Extracted material:

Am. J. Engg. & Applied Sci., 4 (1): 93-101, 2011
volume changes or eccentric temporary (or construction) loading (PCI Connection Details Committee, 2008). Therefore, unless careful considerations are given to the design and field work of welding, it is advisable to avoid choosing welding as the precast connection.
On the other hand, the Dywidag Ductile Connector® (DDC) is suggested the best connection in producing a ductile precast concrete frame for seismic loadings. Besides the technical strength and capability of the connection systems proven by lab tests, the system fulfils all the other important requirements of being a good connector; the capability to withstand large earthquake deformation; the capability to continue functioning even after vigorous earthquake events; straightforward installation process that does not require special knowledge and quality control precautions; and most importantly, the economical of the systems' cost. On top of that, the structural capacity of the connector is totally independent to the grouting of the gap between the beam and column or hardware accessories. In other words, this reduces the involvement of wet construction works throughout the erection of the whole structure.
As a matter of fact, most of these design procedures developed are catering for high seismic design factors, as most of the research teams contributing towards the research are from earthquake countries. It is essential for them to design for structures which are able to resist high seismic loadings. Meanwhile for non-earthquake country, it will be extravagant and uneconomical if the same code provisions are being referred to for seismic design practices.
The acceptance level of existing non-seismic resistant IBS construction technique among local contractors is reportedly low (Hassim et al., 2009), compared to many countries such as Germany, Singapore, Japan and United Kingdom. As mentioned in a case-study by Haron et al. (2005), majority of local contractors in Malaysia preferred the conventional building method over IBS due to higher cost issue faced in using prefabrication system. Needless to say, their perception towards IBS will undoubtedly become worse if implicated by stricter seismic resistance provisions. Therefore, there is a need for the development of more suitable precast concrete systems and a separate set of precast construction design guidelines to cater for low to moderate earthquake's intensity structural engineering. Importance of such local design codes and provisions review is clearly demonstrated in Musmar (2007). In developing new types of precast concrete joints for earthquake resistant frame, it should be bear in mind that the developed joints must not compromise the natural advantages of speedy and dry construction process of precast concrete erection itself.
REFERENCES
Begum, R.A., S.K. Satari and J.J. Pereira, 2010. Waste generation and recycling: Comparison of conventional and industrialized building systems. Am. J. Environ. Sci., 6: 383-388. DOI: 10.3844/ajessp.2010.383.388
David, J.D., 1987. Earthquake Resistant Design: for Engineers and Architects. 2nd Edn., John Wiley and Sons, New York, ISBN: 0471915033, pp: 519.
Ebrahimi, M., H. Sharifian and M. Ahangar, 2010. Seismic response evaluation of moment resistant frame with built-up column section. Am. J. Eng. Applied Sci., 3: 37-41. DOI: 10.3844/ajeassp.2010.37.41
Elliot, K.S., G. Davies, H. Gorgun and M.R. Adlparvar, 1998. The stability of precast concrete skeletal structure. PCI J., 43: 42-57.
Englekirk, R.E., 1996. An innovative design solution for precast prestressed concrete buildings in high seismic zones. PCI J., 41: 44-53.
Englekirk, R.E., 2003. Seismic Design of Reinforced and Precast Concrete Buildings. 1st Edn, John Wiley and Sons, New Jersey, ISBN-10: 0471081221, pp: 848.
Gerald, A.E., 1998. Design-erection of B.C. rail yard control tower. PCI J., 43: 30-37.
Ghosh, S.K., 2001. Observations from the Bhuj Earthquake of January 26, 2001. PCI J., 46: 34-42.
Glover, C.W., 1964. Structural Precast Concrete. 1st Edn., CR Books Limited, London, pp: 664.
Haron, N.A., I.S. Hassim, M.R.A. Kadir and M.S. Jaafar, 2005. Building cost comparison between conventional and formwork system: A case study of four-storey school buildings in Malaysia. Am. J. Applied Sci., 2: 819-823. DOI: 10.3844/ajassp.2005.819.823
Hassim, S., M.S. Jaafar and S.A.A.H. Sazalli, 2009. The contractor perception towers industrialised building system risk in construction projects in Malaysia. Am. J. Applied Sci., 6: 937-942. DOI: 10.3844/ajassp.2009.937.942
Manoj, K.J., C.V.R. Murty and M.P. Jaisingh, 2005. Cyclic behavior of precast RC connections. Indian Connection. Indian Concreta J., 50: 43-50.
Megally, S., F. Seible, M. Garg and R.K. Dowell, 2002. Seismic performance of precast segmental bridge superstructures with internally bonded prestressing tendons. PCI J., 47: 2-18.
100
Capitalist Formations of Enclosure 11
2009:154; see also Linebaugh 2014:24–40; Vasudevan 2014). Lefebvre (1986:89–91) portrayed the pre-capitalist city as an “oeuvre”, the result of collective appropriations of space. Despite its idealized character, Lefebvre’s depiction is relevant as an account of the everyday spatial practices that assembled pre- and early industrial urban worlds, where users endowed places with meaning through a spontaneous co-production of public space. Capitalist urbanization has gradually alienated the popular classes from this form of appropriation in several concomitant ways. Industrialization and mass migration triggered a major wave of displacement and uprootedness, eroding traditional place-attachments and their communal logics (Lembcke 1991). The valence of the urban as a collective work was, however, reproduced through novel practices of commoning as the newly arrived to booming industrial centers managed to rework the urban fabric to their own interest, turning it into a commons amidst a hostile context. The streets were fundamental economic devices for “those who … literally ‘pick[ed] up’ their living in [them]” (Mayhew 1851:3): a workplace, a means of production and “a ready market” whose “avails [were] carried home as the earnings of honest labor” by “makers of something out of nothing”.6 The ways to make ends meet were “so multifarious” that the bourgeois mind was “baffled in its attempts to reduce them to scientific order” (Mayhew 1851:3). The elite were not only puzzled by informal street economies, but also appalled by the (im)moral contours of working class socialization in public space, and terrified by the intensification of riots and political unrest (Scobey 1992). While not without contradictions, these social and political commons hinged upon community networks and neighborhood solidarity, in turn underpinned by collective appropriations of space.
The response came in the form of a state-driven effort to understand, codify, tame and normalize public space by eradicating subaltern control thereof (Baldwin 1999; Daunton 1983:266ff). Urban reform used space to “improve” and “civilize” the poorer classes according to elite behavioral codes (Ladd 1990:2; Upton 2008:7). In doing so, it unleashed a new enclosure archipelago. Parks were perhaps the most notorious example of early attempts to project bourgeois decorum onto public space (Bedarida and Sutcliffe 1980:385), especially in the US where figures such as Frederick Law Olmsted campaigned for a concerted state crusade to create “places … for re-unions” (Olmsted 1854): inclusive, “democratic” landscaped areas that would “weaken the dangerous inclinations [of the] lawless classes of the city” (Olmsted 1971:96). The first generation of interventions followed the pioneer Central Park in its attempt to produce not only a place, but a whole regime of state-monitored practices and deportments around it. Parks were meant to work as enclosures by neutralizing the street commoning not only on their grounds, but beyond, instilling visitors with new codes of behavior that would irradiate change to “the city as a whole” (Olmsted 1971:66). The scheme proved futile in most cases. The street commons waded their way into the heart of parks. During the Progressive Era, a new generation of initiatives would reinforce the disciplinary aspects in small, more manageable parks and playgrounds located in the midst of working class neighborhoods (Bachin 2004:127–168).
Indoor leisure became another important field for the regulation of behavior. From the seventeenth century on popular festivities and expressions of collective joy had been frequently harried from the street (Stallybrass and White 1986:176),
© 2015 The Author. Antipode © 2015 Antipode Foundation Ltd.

Instructions for the task: All the entries are to be reproduced verbatim.

Your solution:
Am. J. Engg. & Applied Sci., 4 (1): 93-101, 2011
volume changes or eccentric temporary (or construction) loading (PCI Connection Details Committee, 2008). Therefore, unless careful considerations are given to the design and field work of welding, it is advisable to avoid choosing welding as the precast connection.
On the other hand, the Dywidag Ductile Connector® (DDC) is suggested the best connection in producing a ductile precast concrete frame for seismic loadings. Besides the technical strength and capability of the connection systems proven by lab tests, the system fulfils all the other important requirements of being a good connector; the capability to withstand large earthquake deformation; the capability to continue functioning even after vigorous earthquake events; straightforward installation process that does not require special knowledge and quality control precautions; and most importantly, the economical of the systems' cost. On top of that, the structural capacity of the connector is totally independent to the grouting of the gap between the beam and column or hardware accessories. In other words, this reduces the involvement of wet construction works throughout the erection of the whole structure.
As a matter of fact, most of these design procedures developed are catering for high seismic design factors, as most of the research teams contributing towards the research are from earthquake countries. It is essential for them to design for structures which are able to resist high seismic loadings. Meanwhile for non-earthquake country, it will be extravagant and uneconomical if the same code provisions are being referred to for seismic design practices.
The acceptance level of existing non-seismic resistant IBS construction technique among local contractors is reportedly low (Hassim et al., 2009), compared to many countries such as Germany, Singapore, Japan and United Kingdom. As mentioned in a case-study by Haron et al. (2005), majority of local contractors in Malaysia preferred the conventional building method over IBS due to higher cost issue faced in using prefabrication system. Needless to say, their perception towards IBS will undoubtedly become worse if implicated by stricter seismic resistance provisions. Therefore, there is a need for the development of more suitable precast concrete systems and a separate set of precast construction design guidelines to cater for low to moderate earthquake's intensity structural engineering. Importance of such local design codes and provisions review is clearly demonstrated in Musmar (2007). In developing new types of precast concrete joints for earthquake resistant frame, it should be bear in mind that the developed joints must not compromise the natural advantages of speedy and dry construction process of precast concrete erection itself.
REFERENCES
Begum, R.A., S.K. Satari and J.J. Pereira, 2010. Waste generation and recycling: Comparison of conventional and industrialized building systems. Am. J. Environ. Sci., 6: 383-388. DOI: 10.3844/ajessp.2010.383.388
David, J.D., 1987. Earthquake Resistant Design: for Engineers and Architects. 2nd Edn., John Wiley and Sons, New York, ISBN: 0471915033, pp: 519.
Ebrahimi, M., H. Sharifian and M. Ahangar, 2010. Seismic response evaluation of moment resistant frame with built-up column section. Am. J. Eng. Applied Sci., 3: 37-41. DOI: 10.3844/ajeassp.2010.37.41
Elliot, K.S., G. Davies, H. Gorgun and M.R. Adlparvar, 1998. The stability of precast concrete skeletal structure. PCI J., 43: 42-57.
Englekirk, R.E., 1996. An innovative design solution for precast prestressed concrete buildings in high seismic zones. PCI J., 41: 44-53.
Englekirk, R.E., 2003. Seismic Design of Reinforced and Precast Concrete Buildings. 1st Edn, John Wiley and Sons, New Jersey, ISBN-10: 0471081221, pp: 848.
Gerald, A.E., 1998. Design-erection of B.C. rail yard control tower. PCI J., 43: 30-37.
Ghosh, S.K., 2001. Observations from the Bhuj Earthquake of January 26, 2001. PCI J., 46: 34-42.
Glover, C.W., 1964. Structural Precast Concrete. 1st Edn., CR Books Limited, London, pp: 664.
Haron, N.A., I.S. Hassim, M.R.A. Kadir and M.S. Jaafar, 2005. Building cost comparison between conventional and formwork system: A case study of four-storey school buildings in Malaysia. Am. J. Applied Sci., 2: 819-823. DOI: 10.3844/ajassp.2005.819.823
Hassim, S., M.S. Jaafar and S.A.A.H. Sazalli, 2009. The contractor perception towers industrialised building system risk in construction projects in Malaysia. Am. J. Applied Sci., 6: 937-942. DOI: 10.3844/ajassp.2009.937.942
Manoj, K.J., C.V.R. Murty and M.P. Jaisingh, 2005. Cyclic behavior of precast RC connections. Indian Connection. Indian Concreta J., 50: 43-50.
Megally, S., F. Seible, M. Garg and R.K. Dowell, 2002. Seismic performance of precast segmental bridge superstructures with internally bonded prestressing tendons. PCI J., 47: 2-18.
100
Capitalist Formations of Enclosure 11
2009:154; see also Linebaugh 2014:24–40; Vasudevan 2014). Lefebvre (1986:89–91) portrayed the pre-capitalist city as an “oeuvre”, the result of collective appropriations of space. Despite its idealized character, Lefebvre’s depiction is relevant as an account of the everyday spatial practices that assembled pre- and early industrial urban worlds, where users endowed places with meaning through a spontaneous co-production of public space. Capitalist urbanization has gradually alienated the popular classes from this form of appropriation in several concomitant ways. Industrialization and mass migration triggered a major wave of displacement and uprootedness, eroding traditional place-attachments and their communal logics (Lembcke 1991). The valence of the urban as a collective work was, however, reproduced through novel practices of commoning as the newly arrived to booming industrial centers managed to rework the urban fabric to their own interest, turning it into a commons amidst a hostile context. The streets were fundamental economic devices for “those who … literally ‘pick[ed] up’ their living in [them]” (Mayhew 1851:3): a workplace, a means of production and “a ready market” whose “avails [were] carried home as the earnings of honest labor” by “makers of something out of nothing”.6 The ways to make ends meet were “so multifarious” that the bourgeois mind was “baffled in its attempts to reduce them to scientific order” (Mayhew 1851:3). The elite were not only puzzled by informal street economies, but also appalled by the (im)moral contours of working class socialization in public space, and terrified by the intensification of riots and political unrest (Scobey 1992). While not without contradictions, these social and political commons hinged upon community networks and neighborhood solidarity, in turn underpinned by collective appropriations of space.
The response came in the form of a state-driven effort to understand, codify, tame and normalize public space by eradicating subaltern control thereof (Baldwin 1999; Daunton 1983:266ff). Urban reform used space to “improve” and “civilize” the poorer classes according to elite behavioral codes (Ladd 1990:2; Upton 2008:7). In doing so, it unleashed a new enclosure archipelago. Parks were perhaps the most notorious example of early attempts to project bourgeois decorum onto public space (Bedarida and Sutcliffe 1980:385), especially in the US where figures such as Frederick Law Olmsted campaigned for a concerted state crusade to create “places … for re-unions” (Olmsted 1854): inclusive, “democratic” landscaped areas that would “weaken the dangerous inclinations [of the] lawless classes of the city” (Olmsted 1971:96). The first generation of interventions followed the pioneer Central Park in its attempt to produce not only a place, but a whole regime of state-monitored practices and deportments around it. Parks were meant to work as enclosures by neutralizing the street commoning not only on their grounds, but beyond, instilling visitors with new codes of behavior that would irradiate change to “the city as a whole” (Olmsted 1971:66). The scheme proved futile in most cases. The street commons waded their way into the heart of parks. During the Progressive Era, a new generation of initiatives would reinforce the disciplinary aspects in small, more manageable parks and playgrounds located in the midst of working class neighborhoods (Bachin 2004:127–168).
Indoor leisure became another important field for the regulation of behavior. From the seventeenth century on popular festivities and expressions of collective joy had been frequently harried from the street (Stallybrass and White 1986:176),
© 2015 The Author. Antipode © 2015 Antipode Foundation Ltd.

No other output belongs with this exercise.